Non-linear steady noise inhibitor wherein, suppresses filter gain and uses described steady noise inhibitor by determining based on the statistical model of residual noise component to small part and using, and/or

Be used to adjust the automatic gain controller of the volume gain that has made up directed self adaptation voice signal, wherein, by determining based on the relative volume of described speech source to small part and using volume gain and use described automatic gain controller.

13. method as claimed in claim 10, it is characterized in that, using one or more nonlinear noise inhibition technology comes at least in part to suppress the described second environment part that has made up directed self adaptation voice signal based on the magnitude that makes up directed self adaptation voice signal and/or time response and divide and further comprise: use the non-linear associating inhibitor that comprises the associating agc filter, described associating agc filter is to calculate from a plurality of independent agc filters.

14. method as claimed in claim 10 is characterized in that, also comprises:

The analoging sound signal that each microphone is generated is converted to corresponding digital audio signal at described analog to digital converter place, wherein, have first higher bit depth from each digital audio signal of each microphone; And

After the linear audio echo canceller is applied to each digital audio signal, each digital audio signal is converted to has second the digital audio signal than low bit depth.

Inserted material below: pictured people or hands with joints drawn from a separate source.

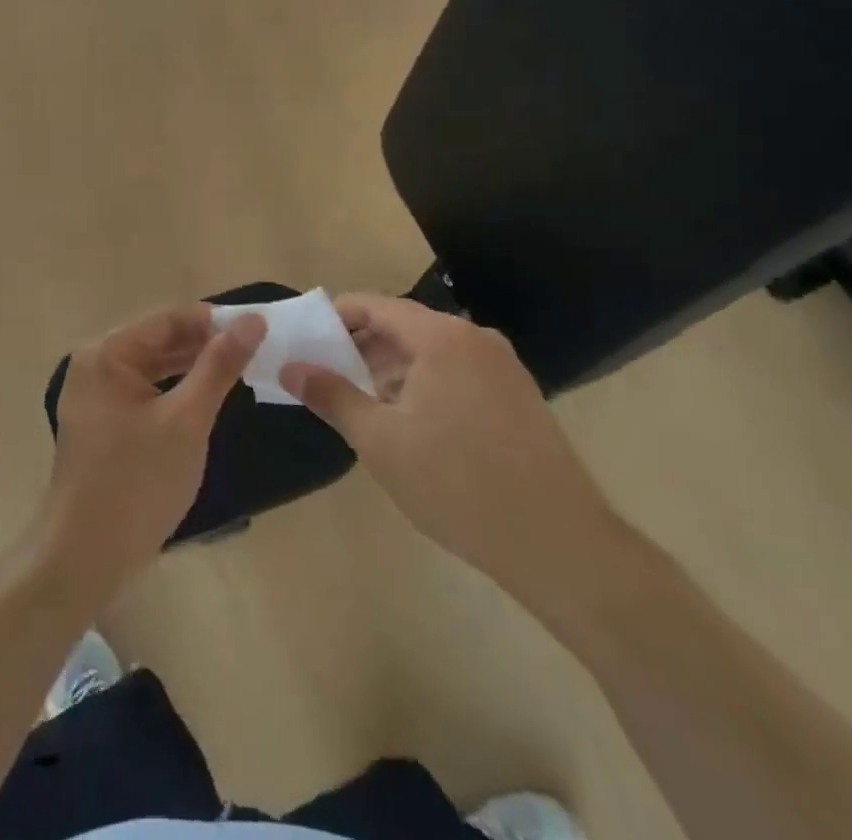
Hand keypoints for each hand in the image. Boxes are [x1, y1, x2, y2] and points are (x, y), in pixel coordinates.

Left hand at [40, 304, 265, 603]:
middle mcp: (95, 365)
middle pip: (158, 340)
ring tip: (239, 368)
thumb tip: (254, 320)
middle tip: (255, 349)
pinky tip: (207, 396)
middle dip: (204, 344)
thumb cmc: (138, 482)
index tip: (257, 327)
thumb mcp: (187, 420)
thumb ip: (219, 365)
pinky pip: (146, 391)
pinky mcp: (104, 423)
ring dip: (193, 366)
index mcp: (106, 354)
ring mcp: (96, 396)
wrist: (87, 558)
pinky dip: (176, 390)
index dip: (212, 320)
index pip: (167, 319)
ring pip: (154, 367)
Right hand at [281, 295, 619, 606]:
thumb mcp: (380, 441)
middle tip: (328, 376)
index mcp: (442, 337)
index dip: (338, 318)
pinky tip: (412, 424)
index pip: (376, 306)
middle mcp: (475, 339)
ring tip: (364, 404)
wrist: (559, 545)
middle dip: (363, 348)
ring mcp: (503, 368)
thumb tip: (292, 368)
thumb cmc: (457, 484)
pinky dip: (426, 385)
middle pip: (405, 326)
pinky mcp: (519, 397)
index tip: (308, 341)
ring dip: (393, 370)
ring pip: (432, 353)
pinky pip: (459, 373)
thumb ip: (332, 396)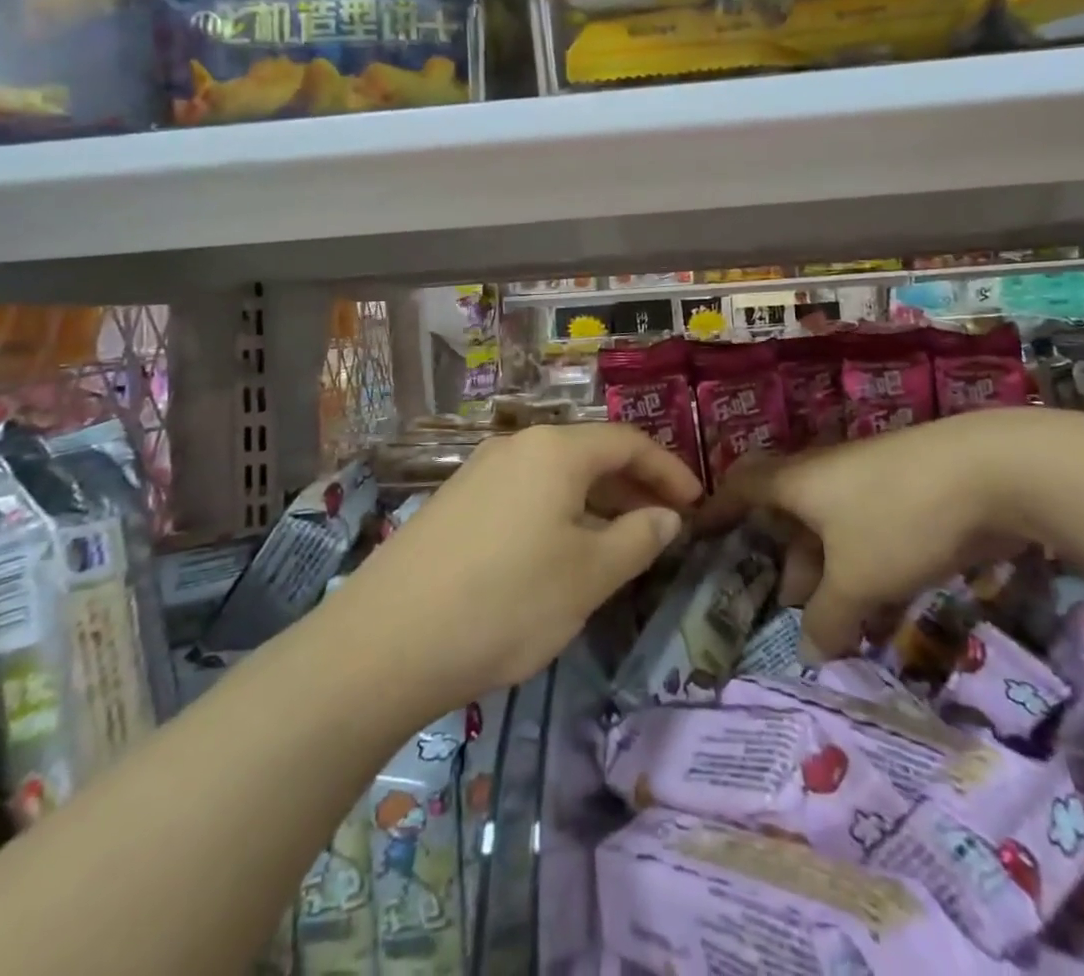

15. method as claimed in claim 10, it is characterized in that constant based on the time to small part in combination adaptive beam generation technique generates has made up directed self adaptation voice signal and further comprise to follow the tracks of described speech source from the combination of each digital audio signal:

A series of predetermined weight coefficients are applied to each digital audio signal, are based, at least in part, on isotropic ambient noise in the predetermined sound receiving area of described microphone array and distribute and calculate each predetermined weight coefficient, and

Use the sound source localization device determining acceptance angle, and follow the tracks of described speech source up to small part based on described acceptance angle when speech source moves in real time with respect to the speech source of described microphone array.